【コミカライズ連載中】➕SS 雲隠れ王女は冷酷皇太子の腕の中〜あなたに溺愛されても困ります!

 素性を隠そうとする警戒心よりも、幼い頃から身に染み付いた習慣が(まさ)る。
 マリアは当然のように、ジルベルトに向けて控えめなカーテシー(淑女の礼)を披露したのち、しなやかに腰を下ろす。

 『皇太子のお茶役は下女だ』との噂を耳にしていた侍従が目を見張った……のはさておき。
 高貴な身分を持つ者達への礼節を、マリアはすべからくわきまえていた。

 落ち着いた素振りを見せるマリアだか、心の中は違っている。
 重厚な漆黒の礼服を整然と着こなし、上級貴族たる気品と威厳に満ちたジルベルトに見惚(みと)れてしまい、胸の高鳴りがおさまらない。

 投牢されていた頃の、無精髭を生やした囚人の姿。
 湯浴み上がりの軽装で膝枕をねだり、マリアの膝の上で(くつろ)ぐ姿。

 どちらも知っているけれど、漆黒の礼服は薄灰の髪色とアイスブルーの瞳にとてもよく似合い、ジルベルトの凛々しさを強調するようで素敵だと思う。

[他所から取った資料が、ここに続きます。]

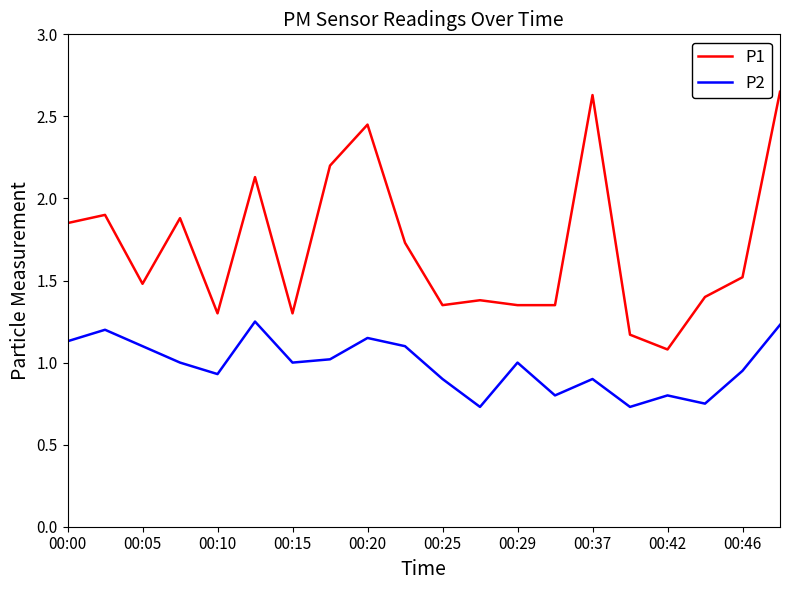

True or false: P1 and P2 cross at least once.

False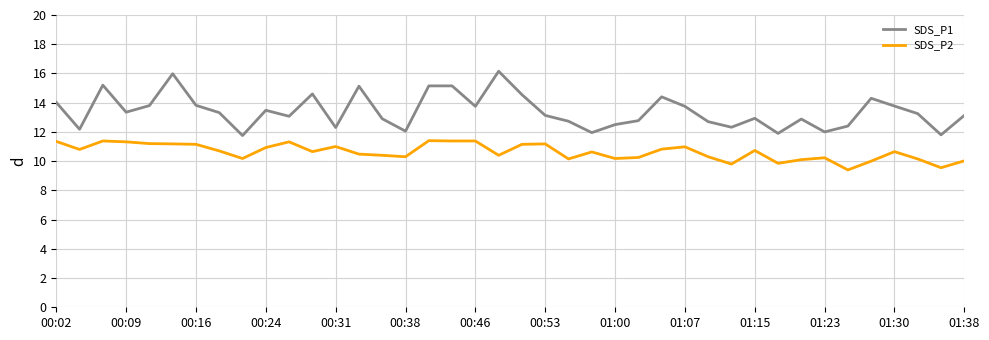

What is the difference between the maximum and minimum values in the SDS_P2 series?

2.0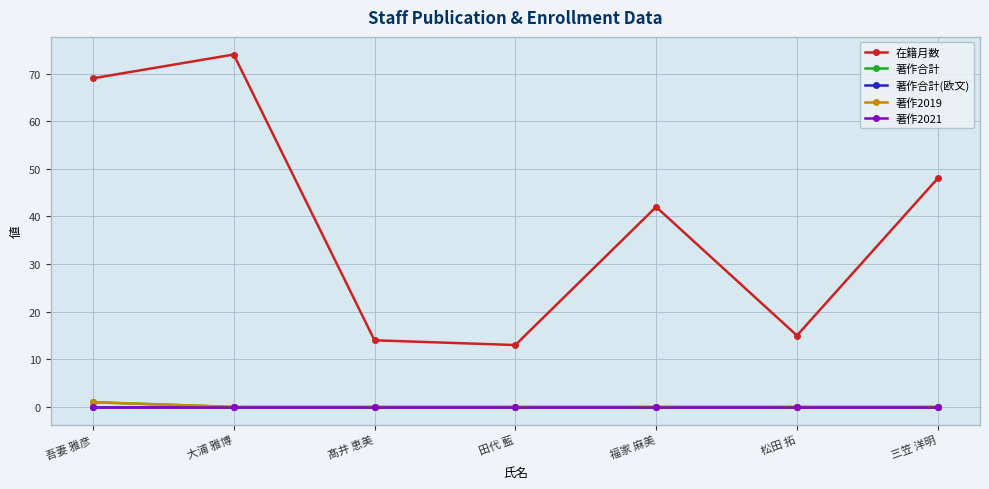

Reading left to right, list all the values displayed in this chart.

在籍月数: 69	74	14	13	42	15	48
著作合計: 1	0	0	0	0	0	0
著作合計(欧文): 0	0	0	0	0	0	0
著作2019: 1	0	0	0	0	0	0
著作2021: 0	0	0	0	0	0	0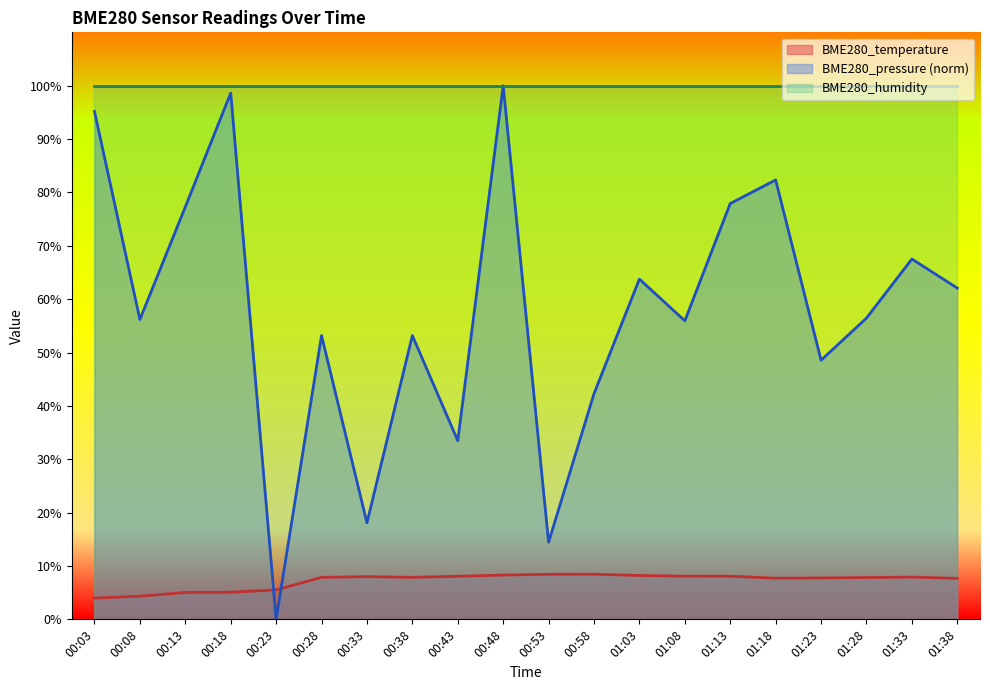

Reading left to right, list all the values displayed in this chart.

BME280_temperature: 4.0	4.3	5.0	5.1	5.5	7.9	8.0	7.9	8.1	8.3	8.4	8.5	8.2	8.1	8.1	7.7	7.8	7.8	7.9	7.7
BME280_pressure: 95.2	56.2	77.3	98.6	0.0	53.2	18.1	53.2	33.5	100.0	14.5	42.3	63.8	55.9	77.9	82.3	48.6	56.4	67.5	62.1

 昨夜、同じ寝台で眠ったと思えばなおさら鼓動が跳ねる——。
 そのジルベルトが、唐突にも自分を『愛らしい』と言ったのだ。

 ——ジルベルトは私を、小動物か何かを見るような目でご覧になっているのかも……?

 誰かに『愛らしい』などと言われた記憶が無いマリアは、ジルベルトの言葉をそのまま受け止めることができない。
 鶏がらだ、みすぼらしい、そそっかしい。それがマリアの代名詞。
 王女であった時分でさえ、宮廷行事の時にだけ顔を見せる姉弟たちから『卑しい』『愚劣だ』との(さげす)みを散々浴びせられてきたのだから。